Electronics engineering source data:

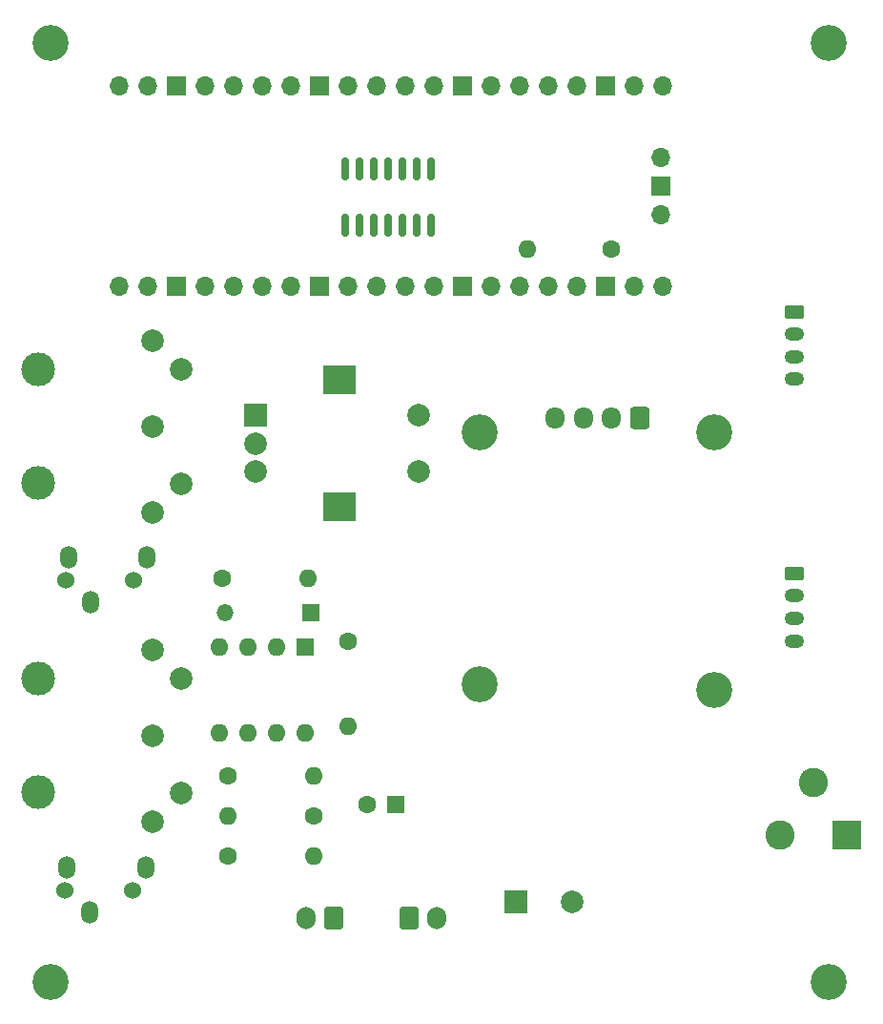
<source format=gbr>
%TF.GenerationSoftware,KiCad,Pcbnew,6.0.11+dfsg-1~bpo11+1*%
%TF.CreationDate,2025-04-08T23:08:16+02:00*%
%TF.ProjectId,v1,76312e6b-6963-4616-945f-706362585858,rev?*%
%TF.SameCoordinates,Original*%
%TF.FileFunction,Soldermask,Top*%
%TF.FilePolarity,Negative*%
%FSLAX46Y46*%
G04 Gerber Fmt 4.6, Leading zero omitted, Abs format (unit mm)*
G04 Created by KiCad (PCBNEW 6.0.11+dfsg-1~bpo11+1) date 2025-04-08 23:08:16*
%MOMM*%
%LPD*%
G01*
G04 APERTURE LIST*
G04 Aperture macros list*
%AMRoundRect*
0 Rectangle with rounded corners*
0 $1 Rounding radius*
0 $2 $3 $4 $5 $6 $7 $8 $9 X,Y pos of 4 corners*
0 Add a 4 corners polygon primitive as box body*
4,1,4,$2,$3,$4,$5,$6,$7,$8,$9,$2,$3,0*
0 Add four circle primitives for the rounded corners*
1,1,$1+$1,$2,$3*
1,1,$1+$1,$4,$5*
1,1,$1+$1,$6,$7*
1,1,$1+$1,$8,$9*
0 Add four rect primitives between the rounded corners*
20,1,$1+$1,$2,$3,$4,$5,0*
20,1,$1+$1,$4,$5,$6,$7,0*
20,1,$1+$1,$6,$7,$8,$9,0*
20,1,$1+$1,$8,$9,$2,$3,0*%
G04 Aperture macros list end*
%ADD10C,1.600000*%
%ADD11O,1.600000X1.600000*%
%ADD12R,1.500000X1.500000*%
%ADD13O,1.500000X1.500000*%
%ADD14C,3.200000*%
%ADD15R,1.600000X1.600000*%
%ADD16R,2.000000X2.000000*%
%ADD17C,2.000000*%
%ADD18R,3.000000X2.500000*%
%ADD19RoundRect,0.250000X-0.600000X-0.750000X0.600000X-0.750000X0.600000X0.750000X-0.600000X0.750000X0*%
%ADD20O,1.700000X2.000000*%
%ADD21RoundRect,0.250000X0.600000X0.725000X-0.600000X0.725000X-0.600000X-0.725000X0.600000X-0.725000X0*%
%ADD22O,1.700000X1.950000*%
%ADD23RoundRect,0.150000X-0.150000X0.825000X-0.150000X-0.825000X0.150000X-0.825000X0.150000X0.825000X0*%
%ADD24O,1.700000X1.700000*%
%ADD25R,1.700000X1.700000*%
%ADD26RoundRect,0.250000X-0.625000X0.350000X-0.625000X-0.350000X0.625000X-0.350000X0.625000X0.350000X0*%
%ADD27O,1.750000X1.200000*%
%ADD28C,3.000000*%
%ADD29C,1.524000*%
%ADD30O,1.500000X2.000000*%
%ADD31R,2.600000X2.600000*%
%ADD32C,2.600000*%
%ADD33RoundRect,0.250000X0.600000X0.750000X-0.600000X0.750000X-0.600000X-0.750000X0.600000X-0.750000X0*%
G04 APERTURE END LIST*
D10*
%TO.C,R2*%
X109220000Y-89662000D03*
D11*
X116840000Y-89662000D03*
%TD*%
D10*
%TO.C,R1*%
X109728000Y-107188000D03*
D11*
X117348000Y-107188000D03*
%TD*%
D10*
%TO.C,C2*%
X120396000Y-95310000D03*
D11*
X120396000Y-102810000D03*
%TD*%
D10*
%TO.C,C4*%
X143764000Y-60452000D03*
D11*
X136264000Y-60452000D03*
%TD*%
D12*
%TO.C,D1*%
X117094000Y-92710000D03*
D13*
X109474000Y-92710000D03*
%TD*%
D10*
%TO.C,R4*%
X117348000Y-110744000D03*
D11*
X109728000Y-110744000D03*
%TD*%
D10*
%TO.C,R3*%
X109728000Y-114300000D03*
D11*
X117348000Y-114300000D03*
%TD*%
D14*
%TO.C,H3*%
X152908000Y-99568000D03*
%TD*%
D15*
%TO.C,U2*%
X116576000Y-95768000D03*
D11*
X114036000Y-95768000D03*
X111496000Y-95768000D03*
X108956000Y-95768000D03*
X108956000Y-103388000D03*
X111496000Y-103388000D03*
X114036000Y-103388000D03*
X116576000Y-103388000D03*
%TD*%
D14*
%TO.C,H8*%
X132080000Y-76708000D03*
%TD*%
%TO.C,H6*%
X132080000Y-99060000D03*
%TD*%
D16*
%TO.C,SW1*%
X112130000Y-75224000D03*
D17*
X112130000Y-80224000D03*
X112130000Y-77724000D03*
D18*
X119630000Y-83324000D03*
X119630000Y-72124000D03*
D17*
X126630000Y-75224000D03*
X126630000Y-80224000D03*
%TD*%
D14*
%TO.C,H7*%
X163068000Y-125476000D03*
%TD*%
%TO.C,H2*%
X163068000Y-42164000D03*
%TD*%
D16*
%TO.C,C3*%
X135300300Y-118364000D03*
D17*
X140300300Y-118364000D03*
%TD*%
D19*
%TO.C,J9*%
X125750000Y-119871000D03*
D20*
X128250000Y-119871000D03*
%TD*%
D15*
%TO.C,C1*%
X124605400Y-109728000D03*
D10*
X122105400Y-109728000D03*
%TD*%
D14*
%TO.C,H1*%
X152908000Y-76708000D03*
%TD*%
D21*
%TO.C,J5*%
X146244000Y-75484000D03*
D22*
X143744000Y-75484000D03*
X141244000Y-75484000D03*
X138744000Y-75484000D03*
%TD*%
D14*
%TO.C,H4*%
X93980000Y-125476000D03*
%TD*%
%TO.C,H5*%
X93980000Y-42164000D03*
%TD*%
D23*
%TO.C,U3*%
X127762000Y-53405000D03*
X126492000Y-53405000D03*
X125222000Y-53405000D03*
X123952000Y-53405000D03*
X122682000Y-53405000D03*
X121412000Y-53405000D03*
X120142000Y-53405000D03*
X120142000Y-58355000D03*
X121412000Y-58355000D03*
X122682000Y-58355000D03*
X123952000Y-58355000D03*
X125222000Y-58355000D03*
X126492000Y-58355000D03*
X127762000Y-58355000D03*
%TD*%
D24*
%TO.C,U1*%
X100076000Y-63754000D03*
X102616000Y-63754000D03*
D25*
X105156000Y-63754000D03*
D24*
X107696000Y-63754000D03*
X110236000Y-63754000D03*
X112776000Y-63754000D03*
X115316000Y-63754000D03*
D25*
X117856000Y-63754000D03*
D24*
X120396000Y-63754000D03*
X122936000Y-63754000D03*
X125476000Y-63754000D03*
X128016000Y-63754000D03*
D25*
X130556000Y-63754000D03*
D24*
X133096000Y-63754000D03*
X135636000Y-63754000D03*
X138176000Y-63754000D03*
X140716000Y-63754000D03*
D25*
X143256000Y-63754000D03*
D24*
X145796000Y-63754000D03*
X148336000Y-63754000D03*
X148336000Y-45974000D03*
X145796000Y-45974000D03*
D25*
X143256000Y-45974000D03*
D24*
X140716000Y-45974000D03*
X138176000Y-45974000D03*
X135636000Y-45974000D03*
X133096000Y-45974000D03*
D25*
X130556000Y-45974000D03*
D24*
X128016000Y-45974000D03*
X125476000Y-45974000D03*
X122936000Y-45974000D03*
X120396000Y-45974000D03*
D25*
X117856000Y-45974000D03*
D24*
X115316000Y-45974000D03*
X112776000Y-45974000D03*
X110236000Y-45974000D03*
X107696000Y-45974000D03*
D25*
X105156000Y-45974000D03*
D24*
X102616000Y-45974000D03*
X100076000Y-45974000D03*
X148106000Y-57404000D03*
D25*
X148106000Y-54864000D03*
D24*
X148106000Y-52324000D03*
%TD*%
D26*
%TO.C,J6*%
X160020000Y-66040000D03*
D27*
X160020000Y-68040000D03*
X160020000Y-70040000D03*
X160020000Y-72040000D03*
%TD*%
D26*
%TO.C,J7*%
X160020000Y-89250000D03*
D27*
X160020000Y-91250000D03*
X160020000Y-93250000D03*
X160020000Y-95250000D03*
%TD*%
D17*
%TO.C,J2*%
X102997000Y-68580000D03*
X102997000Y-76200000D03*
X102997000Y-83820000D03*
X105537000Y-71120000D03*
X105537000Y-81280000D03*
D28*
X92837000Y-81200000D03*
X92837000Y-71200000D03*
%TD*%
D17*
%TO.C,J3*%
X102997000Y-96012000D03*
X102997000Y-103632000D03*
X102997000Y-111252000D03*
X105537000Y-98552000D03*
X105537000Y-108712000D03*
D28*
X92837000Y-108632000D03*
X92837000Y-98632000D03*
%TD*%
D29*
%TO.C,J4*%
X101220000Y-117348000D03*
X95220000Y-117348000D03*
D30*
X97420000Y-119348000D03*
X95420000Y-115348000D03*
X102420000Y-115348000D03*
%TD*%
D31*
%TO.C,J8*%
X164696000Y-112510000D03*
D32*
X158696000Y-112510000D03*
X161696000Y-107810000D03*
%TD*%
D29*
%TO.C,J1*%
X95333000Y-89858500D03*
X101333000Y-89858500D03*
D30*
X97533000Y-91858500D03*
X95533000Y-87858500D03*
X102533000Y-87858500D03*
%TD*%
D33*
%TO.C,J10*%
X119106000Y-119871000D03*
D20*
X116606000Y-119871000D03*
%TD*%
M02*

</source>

The problem
Give again, word for word, every line from the top of the data through the line with "G04 Gerber Fmt", both ends included, and exclude the pictures.

Result of the exercise
<source format=gbr>
%TF.GenerationSoftware,KiCad,Pcbnew,6.0.11+dfsg-1~bpo11+1*%
%TF.CreationDate,2025-04-08T23:08:16+02:00*%
%TF.ProjectId,v1,76312e6b-6963-4616-945f-706362585858,rev?*%
%TF.SameCoordinates,Original*%
%TF.FileFunction,Soldermask,Top*%
%TF.FilePolarity,Negative*%
%FSLAX46Y46*%
G04 Gerber Fmt 4.6, Leading zero omitted, Abs format (unit mm)*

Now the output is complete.